# Is my internet connection being used as a proxy?



## brduk (Jun 17, 2005)

I'm hoping I can get some advice here about something i'm concerned about.

A few years ago when I used to run Norton A/V and ZoneAlarm for my security, I got a notification from one of them that someone was routing internet traffic through my connection. I complained to my ISP, the checked my Norton and ZoneAlarm logs and the appropriate action was taken.

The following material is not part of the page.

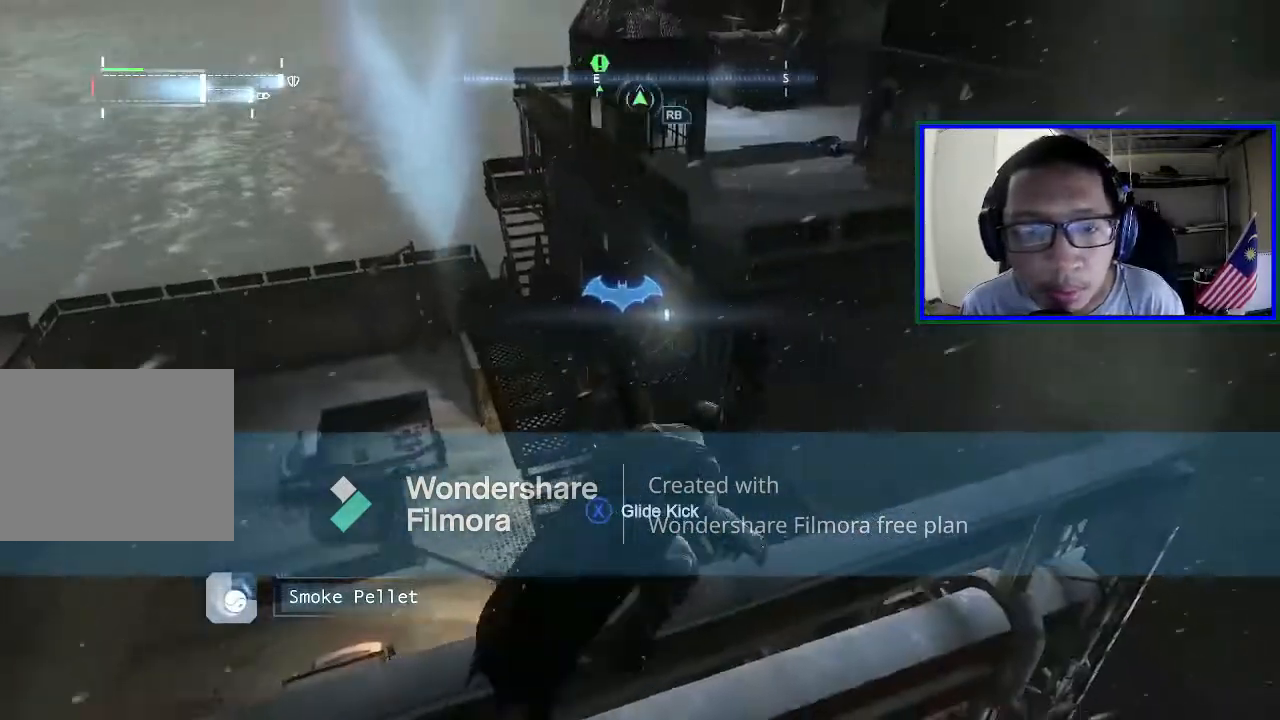
{"buttons": [], "left_stick": "center", "right_stick": "left", "events": [[167, "left_stick", "up-right"], [300, "right_stick", "down-left"], [433, "right_stick", "left"], [467, "left_stick", "center"]]}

Fast forward to the present, i'm using Kasperky Anti-Virus Personal and Kerio Personal firewall. I am beginning to think the same may be happening again, although I have had not any notification from my software. The reason i'm worried is that whenever I visit www.putfile.com I am shown "my images" & "my media", new items continue to appear even though I am not a registered member, nor do I load any of these files from my PC. I'm concerned that someone may be routing internet traffic through my connection or using it as a proxy.

Does anyone have any thoughts?


----------



## Resolution (Sep 17, 2005)

brduk said:


> The reason i'm worried is that whenever I visit www.putfile.com I am shown "my images" & "my media", new items continue to appear even though I am not a registered member, nor do I load any of these files from my PC.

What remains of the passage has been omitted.